CONSIGNA
Traduce al inglés esta oración del fragmento: «Fue, creo, una revelación, uno de los ejercicios de lectura más gozosos que yo recuerde».

FRAGMENTO
Allá por el arranque de
los noventa hice una lectura cómplice de varios libros con Gerardo García
Muñoz. El sistema era simple: nos veíamos dos o tres veces a la semana en el café
Los Globos ubicado en la calle Cepeda, de Torreón, y a cada encuentro
comentábamos el capítulo de un libro previamente determinado. Recuerdo que
nuestra mayor hazaña fue despachar el Quijote, todo comentado hasta donde les
era posible a nuestras herramientas críticas de aquel endenantes.
Pero no fue el único. Creo que Gerardo y yo
resultamos los únicos locos laguneros que alguna vez leyeron, también con el
sistema de la lectura cómplice, La historia de las ideas estéticas en
España, del erudito chupacirios Marcelino Menéndez y Pelayo. En otra
tesitura, mi amigo y yo tomamos cierto día un libro de Porrúa que en realidad
era dos libros en uno: Gog y El libro negro, ambos
de Giovanni Papini (Florencia, 1881-1956). Fue, creo, una revelación, uno de
los ejercicios de lectura más gozosos que yo recuerde. No sólo por haber
compartido comentarios con el agudo Gerardo, sino porque la prosa de Papini se
me apareció como una fiesta espesa de humor y de lo que entonces denominamos
“malditez”. En efecto, el escritor florentino logró entusiasmarme con la
belleza expresiva de las estampas que gracias a Gog, su extravagante personaje,
dibujan un perfil alucinante del mundo contemporáneo, un mundo como casi todos
los mundos: asombroso por sus avances pero esencialmente necio, vanidoso y
ridículo.

DATOS PROPORCIONADOS
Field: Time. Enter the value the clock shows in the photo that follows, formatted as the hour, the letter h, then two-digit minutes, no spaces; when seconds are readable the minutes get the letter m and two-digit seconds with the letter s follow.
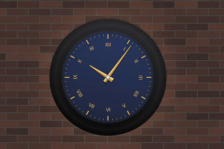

RESPUESTA
It was, I think, a revelation, one of the most joyful reading exercises I can remember.